Lopez’s sandwich arrived, but, like Bradley, he no longer had much of an appetite.
“Where is he?”
“ Manchester. I think they’ll keep him there until…well, until the end.”
The two men sat in silence, watching the life of the town pass by the window. People waved, and they waved back, but their smiles were automatic and without warmth.
“My father died of cancer,” said Bradley.
“I didn’t know that.”
“He smoked a lot. Drank some too. Ate red meat, fried food, didn’t believe he was eating a real dessert unless his arteries began cracking halfway through. If cancer hadn’t taken him, there were about a dozen other candidates lined up for the job.”

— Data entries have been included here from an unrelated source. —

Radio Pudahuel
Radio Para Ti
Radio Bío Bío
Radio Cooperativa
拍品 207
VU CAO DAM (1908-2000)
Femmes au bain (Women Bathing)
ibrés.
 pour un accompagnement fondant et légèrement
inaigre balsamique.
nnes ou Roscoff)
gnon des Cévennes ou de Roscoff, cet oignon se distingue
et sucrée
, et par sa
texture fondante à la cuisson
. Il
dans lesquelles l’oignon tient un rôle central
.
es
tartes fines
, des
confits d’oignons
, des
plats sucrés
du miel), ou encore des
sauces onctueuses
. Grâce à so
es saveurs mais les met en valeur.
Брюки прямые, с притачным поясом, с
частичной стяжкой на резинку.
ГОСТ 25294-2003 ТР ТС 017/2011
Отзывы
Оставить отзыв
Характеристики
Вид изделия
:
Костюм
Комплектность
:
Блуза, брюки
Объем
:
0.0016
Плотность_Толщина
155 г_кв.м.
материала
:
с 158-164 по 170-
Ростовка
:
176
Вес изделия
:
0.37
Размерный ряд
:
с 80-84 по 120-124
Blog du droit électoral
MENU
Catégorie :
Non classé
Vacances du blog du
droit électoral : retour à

“I had a friend who died of cancer,” said Lopez. “Andy Stone. He was a detective with the state police. He didn’t drink, didn’t smoke, and ran fifty or sixty miles every week. They diagnosed him, and he was dead within a year.”
“What was it?”
“Pancreatic cancer.”
Bradley winced.
“Bad. It’s all bad, but some are worse than others.”
“I hear a lot of stories like that. Some of them are people that I knew, or friends of friends: people contracting that shit without any apparent cause, people who ate like they were supposed to, didn’t work in risky jobs, didn’t even seem to have much stress in life. Next thing, they’re just shadows. I don’t think I can go that way. I don’t know how good I am with pain, to tell the truth. I’ve never been shot, never broken a limb, never even been in the hospital since I had my tonsils taken out as a boy. I saw the way Andy went, and I don’t think I could take that kind of suffering.”
“Folks are strong,” said Bradley. “Like Link, I suppose. Our instinct is to fight, and to survive. It never ceases to amaze me, the reserves of strength that lie inside the most ordinary men and women. Even in the worst of suffering, there’s cause for hope, or admiration, anyway.”
Lopez pushed his sandwich away. “This is a conversation I didn’t need to have,” he said.
“Let’s hope it’s the last time. You should feel sorry for Stevie over there. He’s going to think his food sucks.”
Lopez glanced over his shoulder to where Steve DiVentura stood at the register, a pencil behind his ear as he totaled his customers’ checks.
“Maybe he’ll give us a discount if we complain.”
“Steve? If we complain he’ll charge us extra for his time.”
The subject of food brought Lopez’s mind back to Link Frazier, and the bar that he had once owned and that he still used to frequent, driving the new owner crazy by commenting on what he described as the “fancy” food that it now served.